OK, I promised I'd post about my return to model rocketry, in a contest held a week ago Sunday at my local rocket club, CATO. Well, I was waiting for the contest results to become official, but they still haven't been posted, so I'll go ahead and report what I think the results were. I competed in four competition events sanctioned by the National Association of Rocketry (NAR): Open Spot Landing, in which you try to land your rocket as close as possible to a predetermined spot in the field; 1/4A Parachute Duration, in which you try for the longest timed flight with a rocket launched on a 1/4A power motor and recovered using a parachute; 1/2A Streamer Duration, in which you try for the longest timed flight with a rocket launched on a 1/2A power motor and recovered using a streamer; and A Rocket Glider, in which you try for the longest timed flight with a rocket launched on an A power motor and recovered intact by gliding.

I competed representing my NAR team, The Tappet Brothers (yes, named after the Car Talk guys!), which consists of me and my buddy Andy Jackson, who runs his own small rocket kit company, Aerospace Speciality Products... but since we were the only team represented, we were (which is to say I was) combined into the division for individual adult competitors. Here's what I think our results were:
  • Open Spot Landing: Last I checked, I was in second place... but there were other flights after that point, so who knows. Interestingly, the target spot was marked by a life-size cutout of Austin Powers, which randomly blurted out digitized Powers-isms like "Do I make you horny, baby?" Too cool!
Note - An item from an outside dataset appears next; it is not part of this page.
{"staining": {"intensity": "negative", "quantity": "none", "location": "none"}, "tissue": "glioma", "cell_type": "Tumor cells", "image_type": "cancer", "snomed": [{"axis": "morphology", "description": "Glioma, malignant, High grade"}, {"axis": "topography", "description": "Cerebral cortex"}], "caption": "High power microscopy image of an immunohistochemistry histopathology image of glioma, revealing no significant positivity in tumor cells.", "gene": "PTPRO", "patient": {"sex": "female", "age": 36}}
  • 1/4A Parachute Duration: These models are very small, and the trick is to get the parachute to open after having been jammed into such a tight space. I didn't master that trick: Both flight attempts came down with partially wadded up 'chutes. Even so, I think my total time was good enough for second place, or at least third.
  • 1/2A Streamer Duration: I had two solid flights here, and I'm pretty sure I won this event.
  • A Rocket Glider: The trick here is that what makes a rocket stable during boost is not the same as what makes a glider fly well... so the model has to change inflight to transition from stable rocket boost to good gliding flight. I used a model called the Xebec IIIA, designed by long-time competitor George Gassaway, in which an elevator tab pops up after the rocket motor burns out. I had one good flight (little over a minute) with this model, and needed only the shortest possible qualified flight on my second attempt to win the event. The second flight was great -- it disappeared out of sight after flying for over 5 minutes, and it was still up in a thermal (rising warm air), not coming down. But there was a problem: Because the second flight behaved differently in flight than the first, observers on the ground thought the motor might have been ejected from the model, which is grounds to disqualify the flight. In such cases, procedure is that contest officials request the model be returned to the judges for inspection. Since my model flew away (otherwise perfectly legal), I couldn't return it for inspection, and the flight was disqualified. I had to settle for second place.
All in all a great day. There's something really satisfying about returning to a cherished hobby after a long absence. I can't wait to go flying again!